I have worked through so much anger in my life, that sometimes I am tempted to fool myself into thinking I have conquered it. Not so. This dance helped remind me that I have considerable work to do. I don’t aspire to eliminate anger, but to relate to my experience of anger in a way that allows me to avoid causing harm from an angry state, such as I did with my cherished little boy yesterday at the beach.
Today, I could look at this without making excuses; and, at once, without self-abuse.

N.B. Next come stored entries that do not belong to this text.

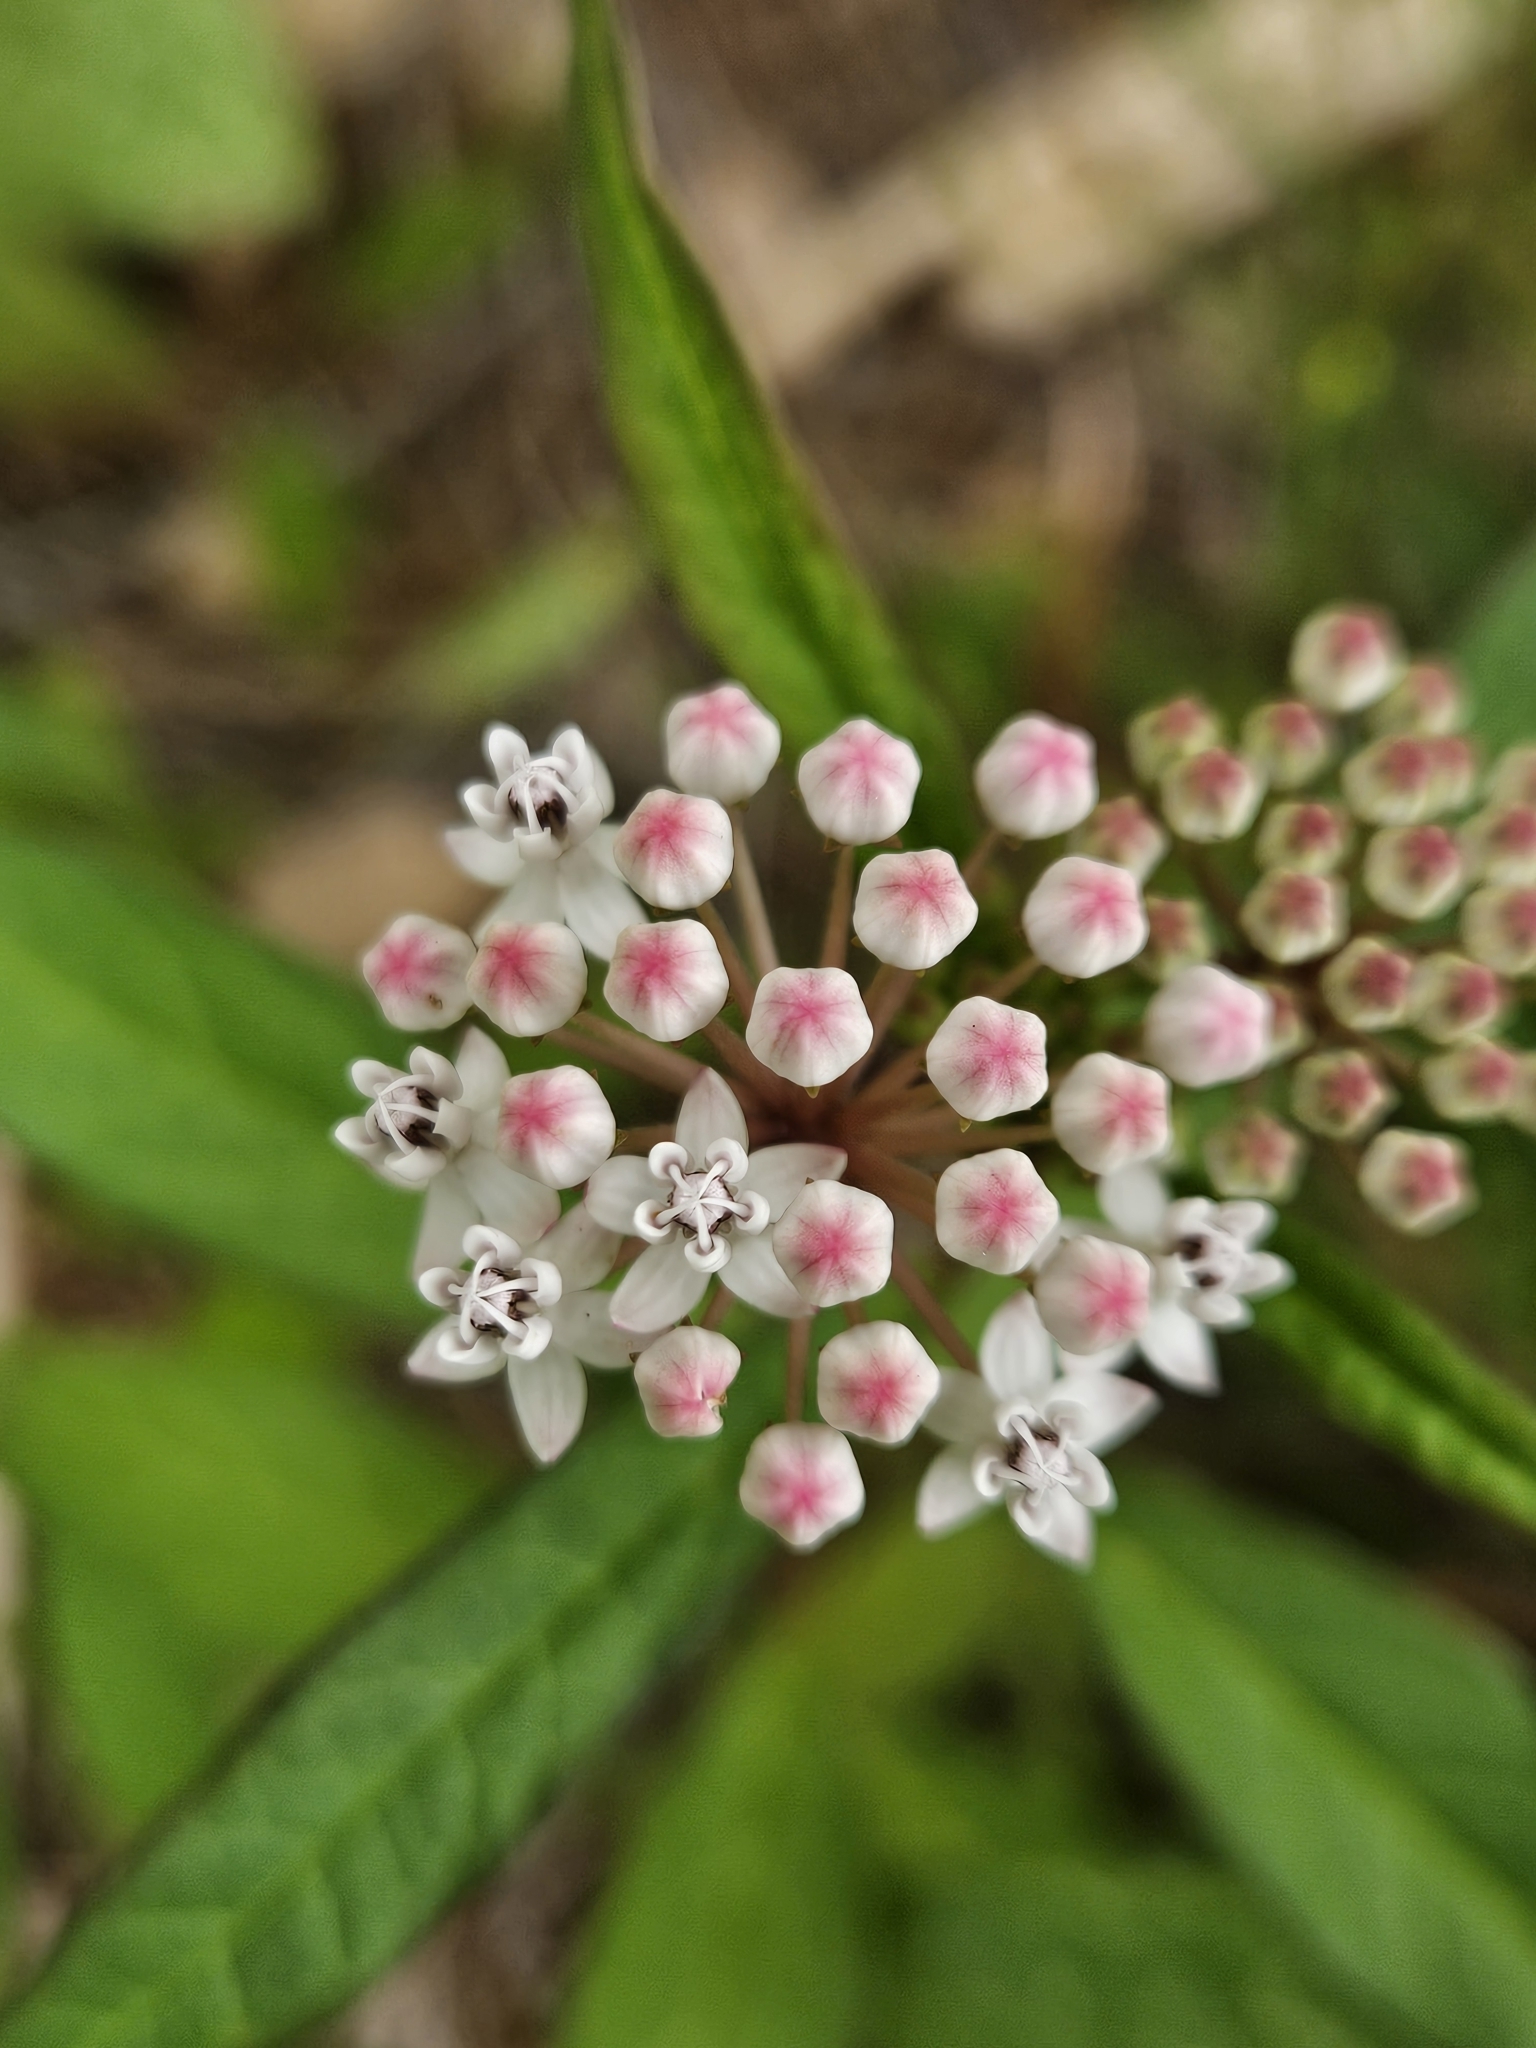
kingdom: Plantae
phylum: Tracheophyta
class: Magnoliopsida
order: Gentianales
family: Apocynaceae
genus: Asclepias
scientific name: Asclepias perennis
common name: Smooth-seed milkweed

Toward the end of class, I found myself inside a trance. A gentle breeze blew through my body, coiling softly around my spine. A circle formed at the top of my head and guided me in movement. I saw and felt the energy of my own body, connecting with the energy of the earth and with the space of the universe. As the music slowed and stopped, I started to sob quietly—with heaving, jagged breaths. My sister—dancing in the same room for the first time in months—gently embraced me and rocked me while the sobs subsided.
In the end, although I wasn’t conscious that I had skipped over Staccato in the first wave, there was an emotional lesson I needed to take in that I wasn’t available to until I found the deep Staccato of the second wave.
Tammy gathered us together again. I made my way to sitting, bleary with snot and tears, and quickly returned to the beauty of a blue-skied Sunday, the day of a full moon and indeed a super moon—when the moon is unusually close to the earth, perhaps bringing its glowing celestial body close enough to kiss.